> [EXERCISE SET]:
1. Which geographic places does vanniv's comment in the coronavirus death toll thread name?
2. Extend the coronavirus death toll thread, starting right after its last sentence.

> [TEXT PROVIDED]:
______________________________
We May Be Underestimating the Coronavirus Death Toll - Willson50
https://www.bloomberg.com/opinion/articles/2020-04-01/coronavirus-italy-shows-we-may-be-underestimating-death-toll
======
vanniv
We are both over and underestimating -- in that, we're counting deaths that
would have happened anyway as COVID deaths, and missing COVID-caused deaths as
well.

The net result is most likely an underestimate (as the article describes --
the situation in Northern Italy pretty much assures this must be the case, at
least there)

Examples of overestimate: So, the first COVID "caused" death in Pennsylvania
was a fellow in Allentown who fell and hit his head. He died of head trauma.
He had been diagnosed with COVID. He was counted as the first COVID death in
the state. There are certainly hundreds of cases like this, where someone died
with COVID but clearly not _from_ COVID.

On the other hand, the underestimate: Everywhere that is having COVID problems
is also having unseasonably high "pneumonia and influenza" death rates. (In
the U.S., for example, we're running about 0.5 above seasonal baseline (that
is to say, about 1 in 200 deaths "too many" are being caused by "pneumonia or
influenza") as of 2 weeks ago.
______________________________
[Dataset entries]
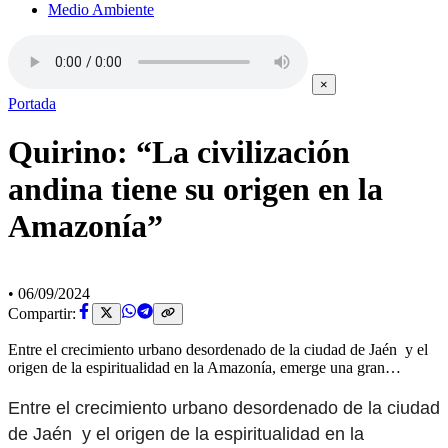
Medio Ambiente
×
Portada
Quirino: “La civilización
andina tiene su origen en la
Amazonía”
•
06/09/2024
Compartir:
Entre el crecimiento urbano desordenado de la ciudad de Jaén y el
origen de la espiritualidad en la Amazonía, emerge una gran…
Entre el crecimiento urbano desordenado de la ciudad
de Jaén y el origen de la espiritualidad en la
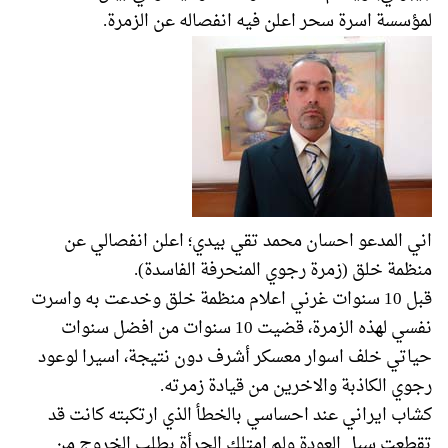
لمؤسسة اسرة سحر اعلن فيه انفصاله عن الزمرة.
اني المدعو احسان محمد تقي بيدي؛ اعلن انفصالي عن
منظمة خلق (زمرة رجوي المنحرفة الفاسدة).
قبل 10 سنوات غرني اعلام منظمة خلق وخدعت به واسرت
نفسي لهذه الزمرة، قضيت 10 سنوات من افضل سنوات
حياتي خلف اسوار معسكر أشرف دون نتيجة، اسيرا لوعود
رجوي الكاذبة والاخرين من قيادة زمرته.
كشاب ايراني عند احساسي بالخطأ الذي ارتكبته كانت قد
تقطعت سبل العودة ولم امتلك الجرأة بطلب الخروج من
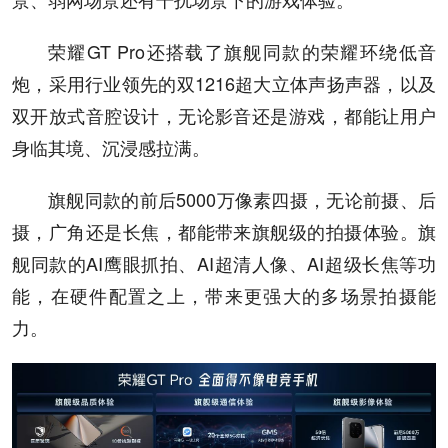
荣耀GT Pro还搭载了旗舰同款的荣耀环绕低音
炮，采用行业领先的双1216超大立体声扬声器，以及
双开放式音腔设计，无论影音还是游戏，都能让用户
身临其境、沉浸感拉满。
旗舰同款的前后5000万像素四摄，无论前摄、后
摄，广角还是长焦，都能带来旗舰级的拍摄体验。旗
舰同款的AI鹰眼抓拍、AI超清人像、AI超级长焦等功
能，在硬件配置之上，带来更强大的多场景拍摄能
力。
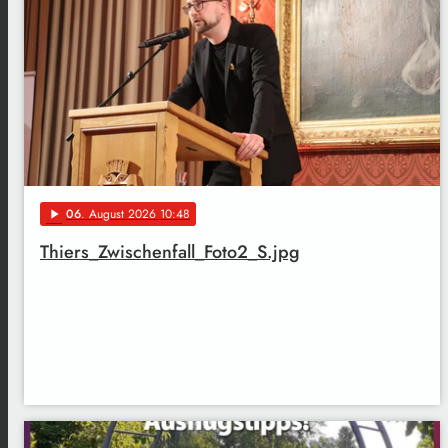
06
. August 2026 10:48
play_arrow
Thiers_Zwischenfall_Foto2_S.jpg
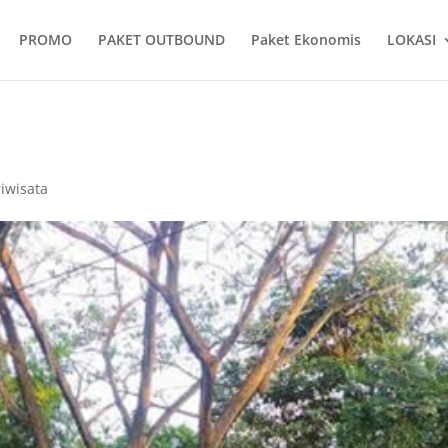
PROMO
PAKET OUTBOUND
Paket Ekonomis
LOKASI
iwisata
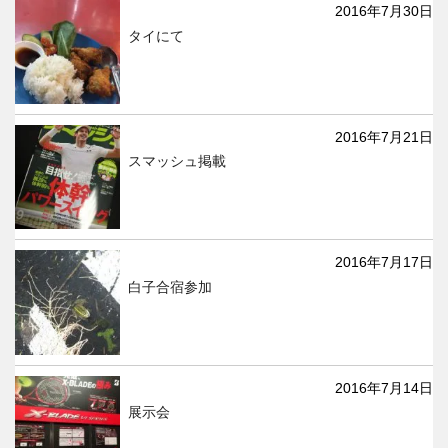
2016年7月30日
タイにて
2016年7月21日
スマッシュ掲載
2016年7月17日
白子合宿参加
2016年7月14日
展示会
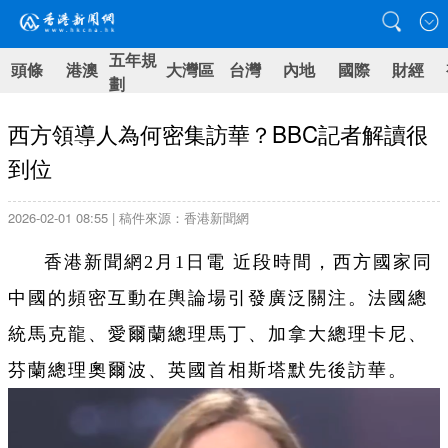
五年規
頭條
港澳
大灣區
台灣
內地
國際
財經
劃
西方領導人為何密集訪華？BBC記者解讀很
到位
2026-02-01 08:55 | 稿件來源：香港新聞網
香港新聞網2月1日電 近段時間，西方國家同
中國的頻密互動在輿論場引發廣泛關注。法國總
統馬克龍、愛爾蘭總理馬丁、加拿大總理卡尼、
芬蘭總理奧爾波、英國首相斯塔默先後訪華。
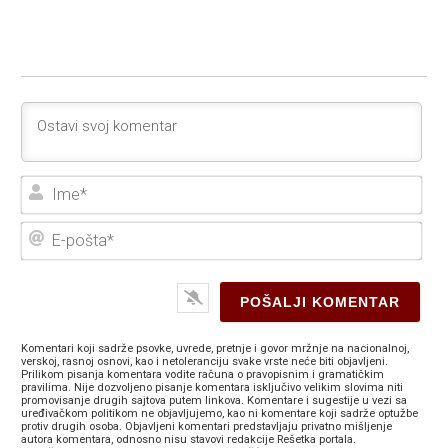
Ime
E-
poš
Komentari koji sadrže psovke, uvrede, pretnje i govor mržnje na nacionalnoj,
verskoj, rasnoj osnovi, kao i netoleranciju svake vrste neće biti objavljeni.
Prilikom pisanja komentara vodite računa o pravopisnim i gramatičkim
pravilima. Nije dozvoljeno pisanje komentara isključivo velikim slovima niti
promovisanje drugih sajtova putem linkova. Komentare i sugestije u vezi sa
uređivačkom politikom ne objavljujemo, kao ni komentare koji sadrže optužbe
protiv drugih osoba. Objavljeni komentari predstavljaju privatno mišljenje
autora komentara, odnosno nisu stavovi redakcije Rešetka portala.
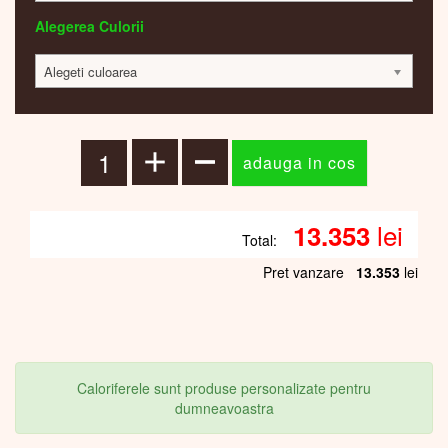
Alegerea Culorii
Alegeti culoarea
lei
13.353
Total:
Pret vanzare
13.353
lei
Caloriferele sunt produse personalizate pentru
dumneavoastra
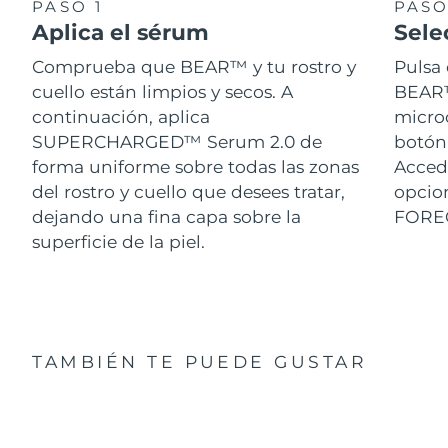
PASO 1
PASO
Aplica el sérum
Sele
Comprueba que BEAR™ y tu rostro y
Pulsa 
cuello están limpios y secos. A
BEAR™.
continuación, aplica
micro
SUPERCHARGED™ Serum 2.0 de
botón 
forma uniforme sobre todas las zonas
Acced
del rostro y cuello que desees tratar,
opcion
dejando una fina capa sobre la
FORE
superficie de la piel.
TAMBIÉN TE PUEDE GUSTAR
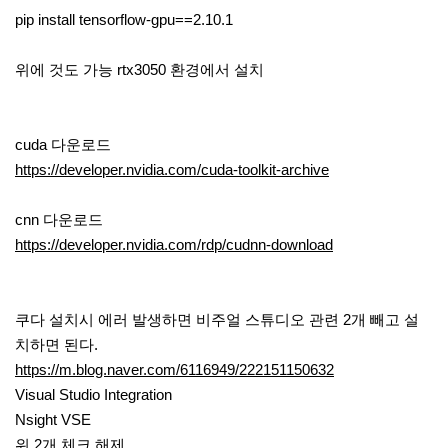
pip install tensorflow-gpu==2.10.1
위에 것도 가능 rtx3050 환경에서 설치
cuda 다운로드
https://developer.nvidia.com/cuda-toolkit-archive
cnn 다운로드
https://developer.nvidia.com/rdp/cudnn-download
쿠다 설치시 에러 발생하면 비주얼 스튜디오 관련 2개 빼고 설
치하면 된다.
https://m.blog.naver.com/6116949/222151150632
Visual Studio Integration
Nsight VSE
위 2개 체크 해제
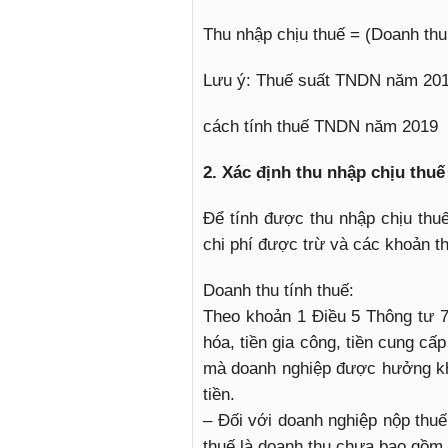
Thu nhập chịu thuế = (Doanh thu
Lưu ý: Thuế suất TNDN năm 201
cách tính thuế TNDN năm 2019
2. Xác định thu nhập chịu thuế
Để tính được thu nhập chịu thuế
chi phí được trừ và các khoản t
Doanh thu tính thuế:
Theo khoản 1 Điều 5 Thông tư 7
hóa, tiền gia công, tiền cung cấ
mà doanh nghiệp được hưởng kh
tiền.
– Đối với doanh nghiệp nộp thuế
thuế là doanh thu chưa bao gồm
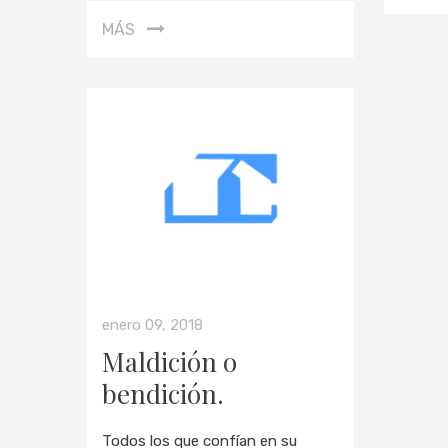
MÁS
enero 09, 2018
Maldición o
bendición.
Todos los que confían en su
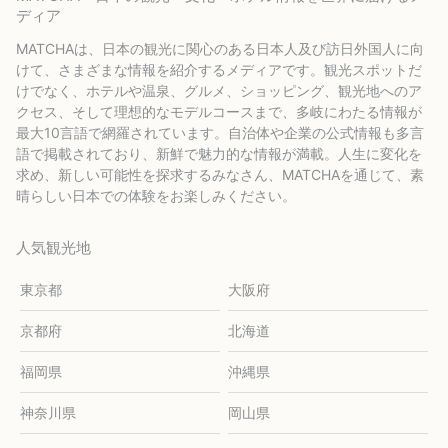
ディア
MATCHAは、日本の観光に関心のある日本人及び訪日外国人に向
けて、さまざまな情報を紹介するメディアです。観光スポットだ
けでなく、ホテルや温泉、グルメ、ショッピング、観光地へのア
クセス、そして理想的なモデルコースまで、多岐にわたる情報が
最大10言語で網羅されています。自治体や企業の公式情報も多言
語で掲載されており、新鮮で魅力的な情報が満載。人生に変化を
求め、新しい可能性を探求するみなさん、MATCHAを通じて、素
晴らしい日本での体験をお楽しみください。
人気観光地
東京都
大阪府
京都府
北海道
福岡県
沖縄県
神奈川県
岡山県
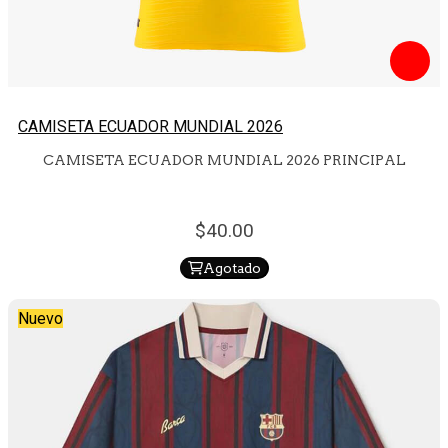
CAMISETA ECUADOR MUNDIAL 2026
CAMISETA ECUADOR MUNDIAL 2026 PRINCIPAL
40.
00
Agotado
Nuevo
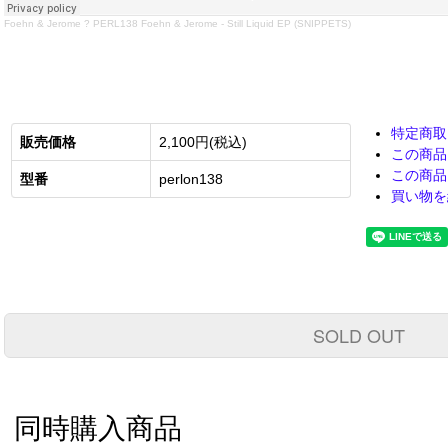
Foehn & Jerome
?
PERL138 Foehn & Jerome - Still Liquid EP (SNIPPETS)
特定商取
販売価格
2,100円(税込)
この商品
この商品
型番
perlon138
買い物を
SOLD OUT
同時購入商品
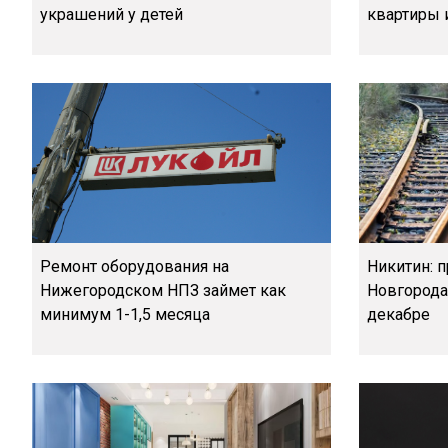
украшений у детей
квартиры 
Ремонт оборудования на
Никитин: 
Нижегородском НПЗ займет как
Новгорода
минимум 1-1,5 месяца
декабре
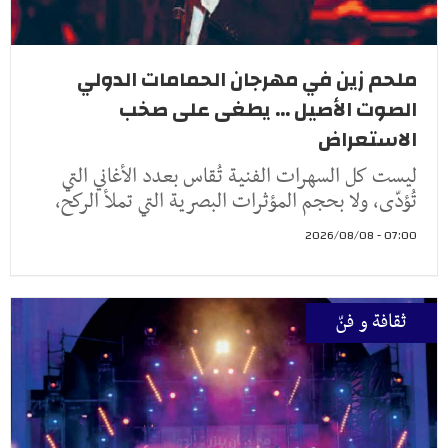
ملحم زين في مهرجان الحمامات الدولي
الصوت الأصيل ... يطغى على صخب
الاستعراض
ليست كل السهرات الفنية تُقاس بعدد الأغاني التي
تُؤدّى، ولا بحجم المؤثرات البصرية التي تملأ الركح،
07:00 - 2026/08/08
ثقافة و فنّ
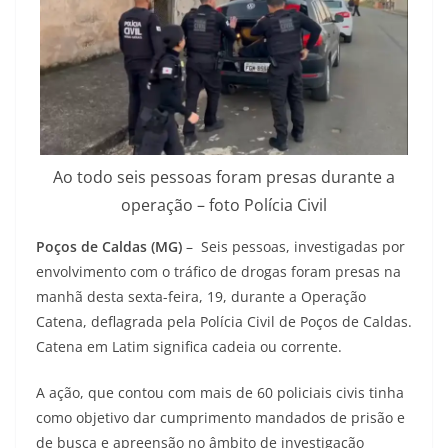
Ao todo seis pessoas foram presas durante a
operação – foto Polícia Civil
Poços de Caldas (MG)
– Seis pessoas, investigadas por
envolvimento com o tráfico de drogas foram presas na
manhã desta sexta-feira, 19, durante a Operação
Catena, deflagrada pela Polícia Civil de Poços de Caldas.
Catena em Latim significa cadeia ou corrente.
A ação, que contou com mais de 60 policiais civis tinha
como objetivo dar cumprimento mandados de prisão e
de busca e apreensão no âmbito de investigação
______________________________
> [PER-TASK OUTPUTS]:
1. Northern Italy, Pennsylvania, Allentown, the U.S.

2.
In Northern Italy, as the article points out, all-cause mortality suggests
that almost half of the COVID deaths are going recorded as non-COVID. This
will surely include COVID-influenced non-disease deaths (like someone who dies
of a car crash or heart attack that would have survived, except that the
healthcare system is swamped and they got no treatment -- apparently the
ambulance system is sufficiently overstretched that if you're over 85, the
ambulance just won't come for you at all) Those aren't COVID deaths, and they
aren't counted -- but they're deaths that wouldn't have happened otherwise.

It's all a tangled mess.

We're also definitely terribly underestimating the number of COVID cases. It
is certainly the fact that, in hard-hit areas, we're detecting less than 1
case in 3. Quite possibly worse even than 1 in 10. (but we won't know for sure
for a long time, if we ever do).

The WSJ article covering the same ground cited experts estimating the true
number of cases as anywhere from about 400,000 to 6,000,000.